INFO: Pre-instantiating singletons in org.springframework.beans.factory.support.DefaultListableBeanFactory@79d9cd24: defining beans [registry,greetingService,org.springframework.remoting.rmi.RmiServiceExporter#0]; root of factory hierarchy
May 02, 2013 4:06:20 AM org.springframework.remoting.rmi.RmiRegistryFactoryBean getRegistry
INFO: Looking for RMI registry at port '1099'
May 02, 2013 4:06:35 AM org.springframework.remoting.rmi.RmiRegistryFactoryBean getRegistry
INFO: Could not detect RMI registry - creating new one
May 02, 2013 4:06:35 AM org.springframework.remoting.rmi.RmiServiceExporter prepare
INFO: Binding service 'greetingRmiService' to RMI registry: RegistryImpl[UnicastServerRef [liveRef: [endpoint:[10.119.1.56:1099](local),objID:[0:0:0, 0]]]]

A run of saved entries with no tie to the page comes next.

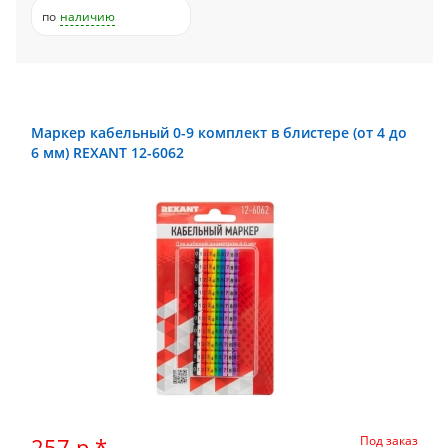
по
наличию
Маркер кабельный 0-9 комплект в блистере (от 4 до
6 мм) REXANT 12-6062
257 р.*
Под заказ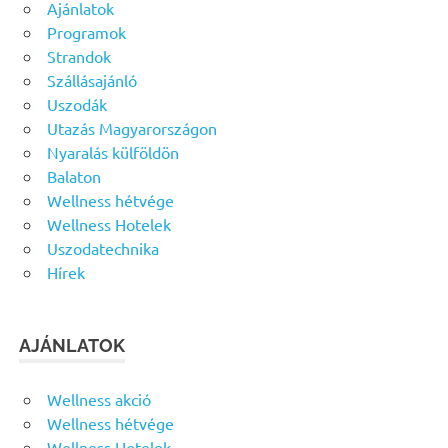
Ajánlatok
Programok
Strandok
Szállásajánló
Uszodák
Utazás Magyarországon
Nyaralás külföldön
Balaton
Wellness hétvége
Wellness Hotelek
Uszodatechnika
Hírek
AJÁNLATOK
Wellness akció
Wellness hétvége
Wellness Hotelek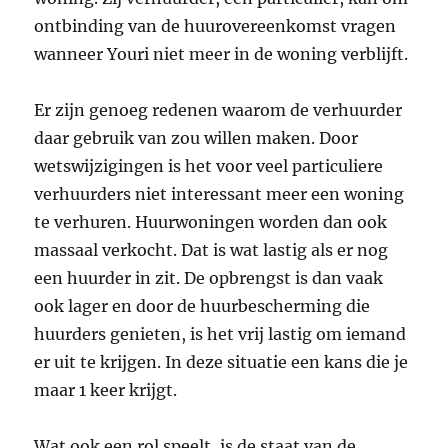
ontbinding van de huurovereenkomst vragen
wanneer Youri niet meer in de woning verblijft.
Er zijn genoeg redenen waarom de verhuurder
daar gebruik van zou willen maken. Door
wetswijzigingen is het voor veel particuliere
verhuurders niet interessant meer een woning
te verhuren. Huurwoningen worden dan ook
massaal verkocht. Dat is wat lastig als er nog
een huurder in zit. De opbrengst is dan vaak
ook lager en door de huurbescherming die
huurders genieten, is het vrij lastig om iemand
er uit te krijgen. In deze situatie een kans die je
maar 1 keer krijgt.
Wat ook een rol speelt, is de staat van de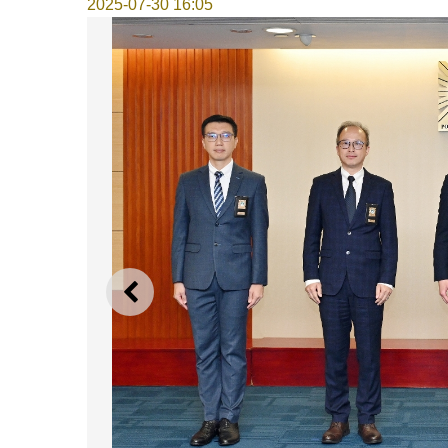
2025-07-30 16:05
上一則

Now I want to create a client app in my local pc to connect with this service and call that service. My client is a simple maven application. Here is the clients' spring configuration bean.
<bean id="greetingService" class="org.springframework.remoting.rmi.RmiProxyFactoryBean">
<property name="serviceUrl" value="rmi://10.119.1.56:1099/greetingRmiService"/>
<property name="serviceInterface" value="com.main.GreetingService"/>
</bean>
Client main method:
public static void main( String[] args )
{
ApplicationContext ctx = new ClassPathXmlApplicationContext("classpath:com/config/SpringConfigurationBean.xml");
GreetingService service = (GreetingService) ctx.getBean("greetingService");
System.out.println(service.sayHello("Lahiru"));
}
But this is not working and it gives a connection timeout exception. I have used endpoint 10.119.1.56:1099 to connect with the server. Is it the correct rmi endpoint i should use when i connect to the cloudbees server externally?
Thanks!
For RMI to work correctly you will have to tunnel over http(s) to go via the proxy/routing layer.